Digital Corps Director Brandon Smith said that students learning their strengths is only step one of a longer process.
“I think step one is an awareness piece, and step two is implementation,” he said. “How do you take what you’ve learned and improve your work, your engagement at work, and improve your satisfaction with work?”
The Digital Corps was chosen for this initiative’s first year because of staff’s willingness to engage in new projects and ideas. Smith, along with other staff, are “happy to be on the cutting edge of new ideas, new approaches, new technologies, so [the Digital Corps is] a good fit in that regard.”
Smith attributes the initiative’s current success to the widespread comradery at the Corps. “When you’ve got a team that cares so much about each other, they want to help each other leverage their strengths,” he said. Corps students and staff want to “understand each other’s strengths, and they enjoy getting to know each other talking about each other’s strengths.”
After the workshop, the Corps has been working to integrate strengths into daily conversation. For example, the Communication Team got to know each other’s strengths in a team meeting by writing about fellow team member and exploring how they use one of their top five strengths in the workplace.

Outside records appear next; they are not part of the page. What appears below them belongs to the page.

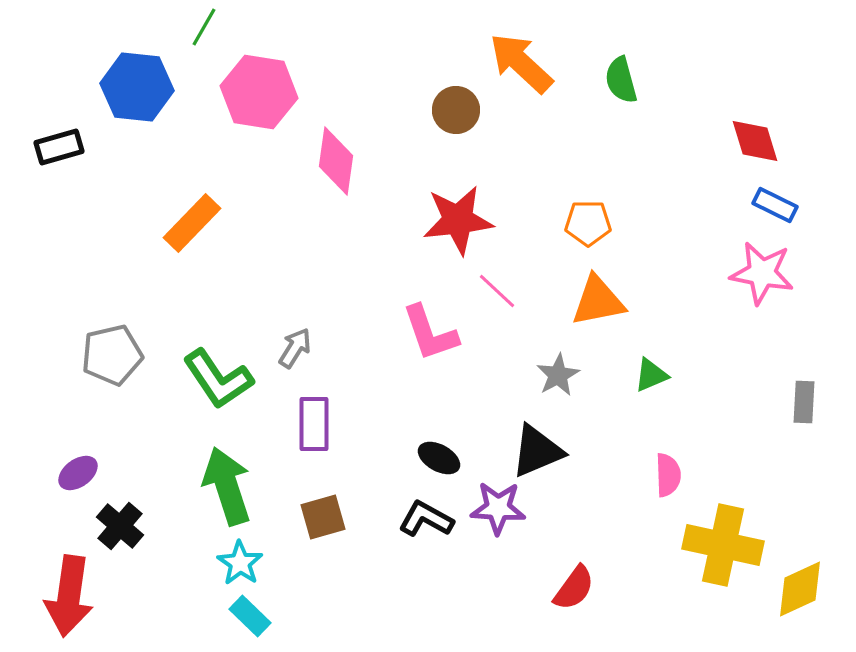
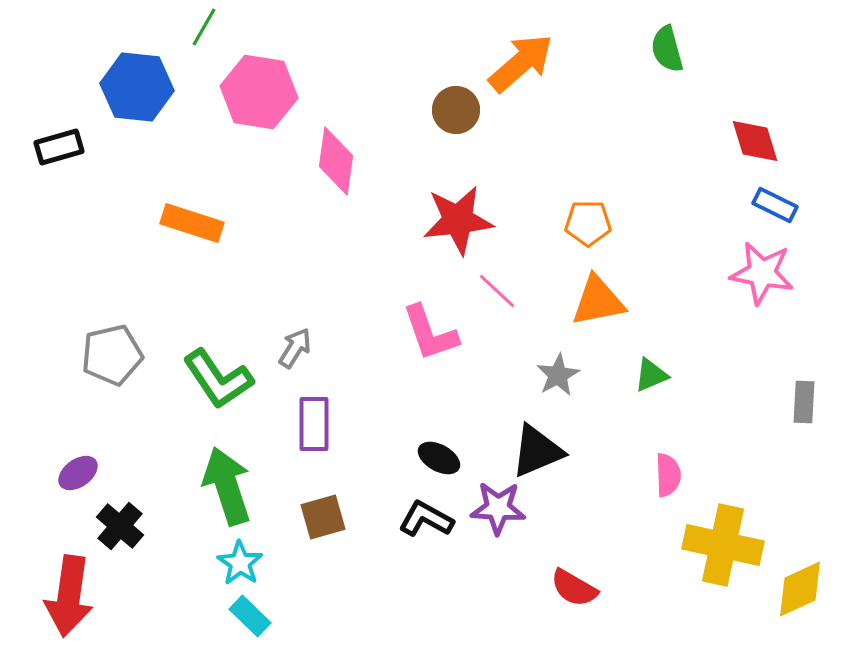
orange arrow: rotated 96 degrees clockwise
green semicircle: moved 46 px right, 31 px up
orange rectangle: rotated 64 degrees clockwise
red semicircle: rotated 84 degrees clockwise
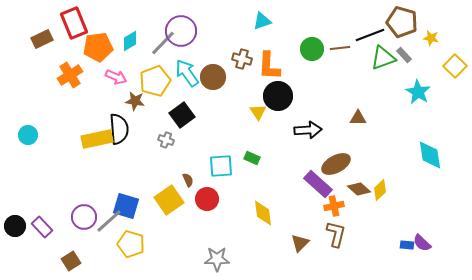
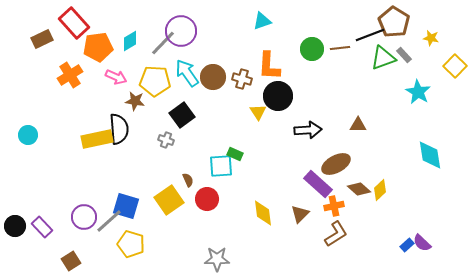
brown pentagon at (402, 22): moved 8 px left; rotated 16 degrees clockwise
red rectangle at (74, 23): rotated 20 degrees counterclockwise
brown cross at (242, 59): moved 20 px down
yellow pentagon at (155, 81): rotated 24 degrees clockwise
brown triangle at (358, 118): moved 7 px down
green rectangle at (252, 158): moved 17 px left, 4 px up
brown L-shape at (336, 234): rotated 44 degrees clockwise
brown triangle at (300, 243): moved 29 px up
blue rectangle at (407, 245): rotated 48 degrees counterclockwise
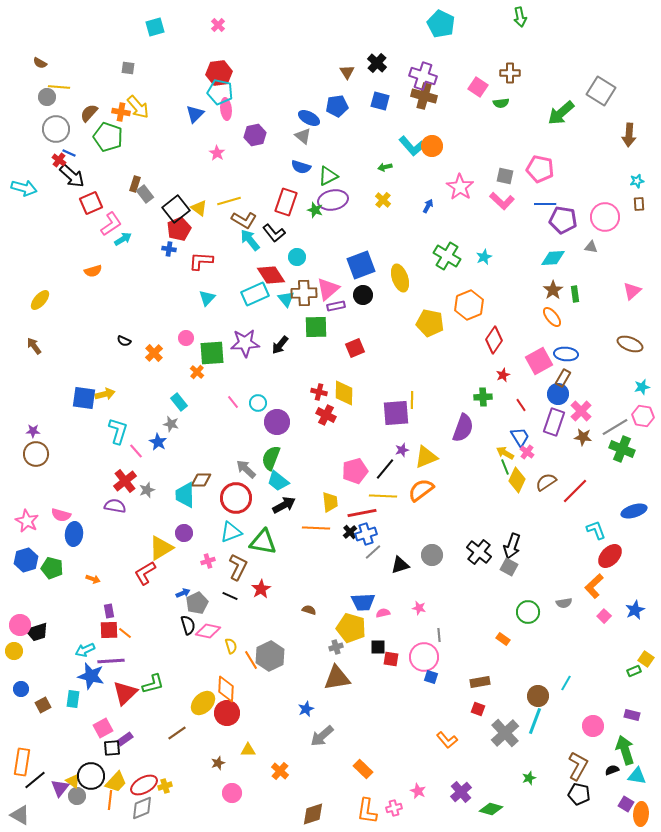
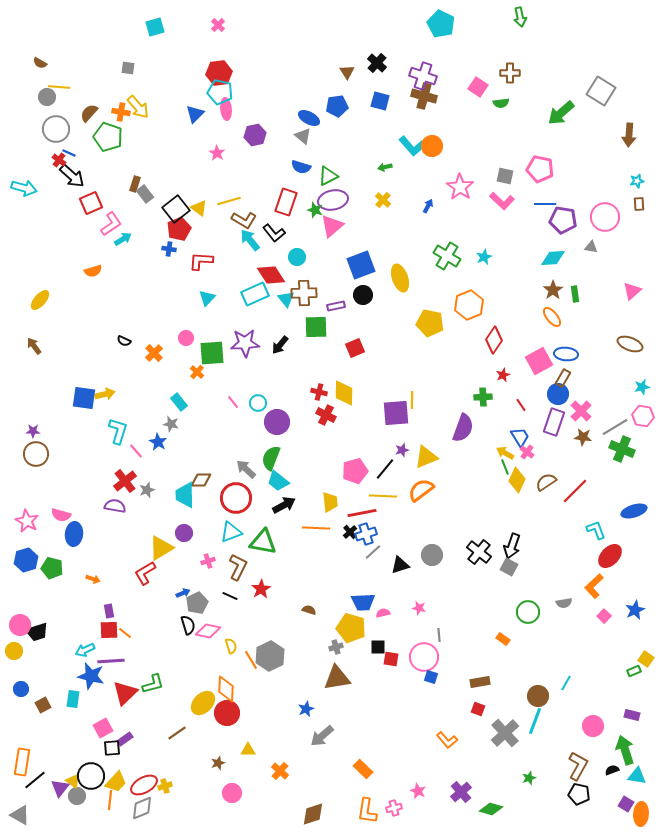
pink triangle at (328, 289): moved 4 px right, 63 px up
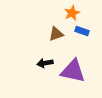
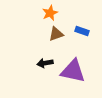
orange star: moved 22 px left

This exercise allowed members of the Communication Team to familiarize themselves with each other’s strengths and grow to appreciate them on a deeper level.
The most common strength among Corps students and staff is Futuristic, with 29.5% of Corps employees having it somewhere in their top five. People with the Futuristic strength draw inspiration from the future and its possibilities, which aligns with one of our Corps values of preparing students for the professional workplace.
Digital Corps staff, masters, and graduate assistants received extra strengths training a month after the workshop. Communication Master Addison Paul has enjoyed learning about her peers’ strengths.
“As a master and a JPM, I try my best to help people feel comfortable and supported and knowing that people value those skills in the workplace makes me happy to bring them into projects every day,” said Paul.
Much like Paul, Project Management Specialist Drew Wiltberger thinks that it is important to know what motivates the people on projects he manages.
“A large part of my job as a project manager is making sure people are still motivated to do their job,” he said. “To know what motivates them inherently on an individual level is something that I think would be really beneficial to me.”
According to Charity Coffman, Assistant Director at the Digital Corps and Ball State U Have Talent Ambassador, the long-term goal of the Ball State U Have Talent initiative is to spread leadership throughout campus and help students build upon their skills. Coffman says the goals of the ambassadors are to “build up a culture where we can have a common vocabulary and a common focus” throughout the University.
While this is only the program’s first year, Coffman hopes that it will continue to grow, giving students the proper resources they need to better connect with their strengths, such as working with career coaches that have this training. She also wants to integrate strengths into the Corps’ identity, much like our seven Corps values.
The Digital Corps is looking forward to taking part in the growth and development of the Ball State U Have Talent initiative. Students have valued learning about their peers’ talents and motivations. Staff hopes to bring current and future Corps employees closer to their strengths and cultivate a workplace culture of celebrating success.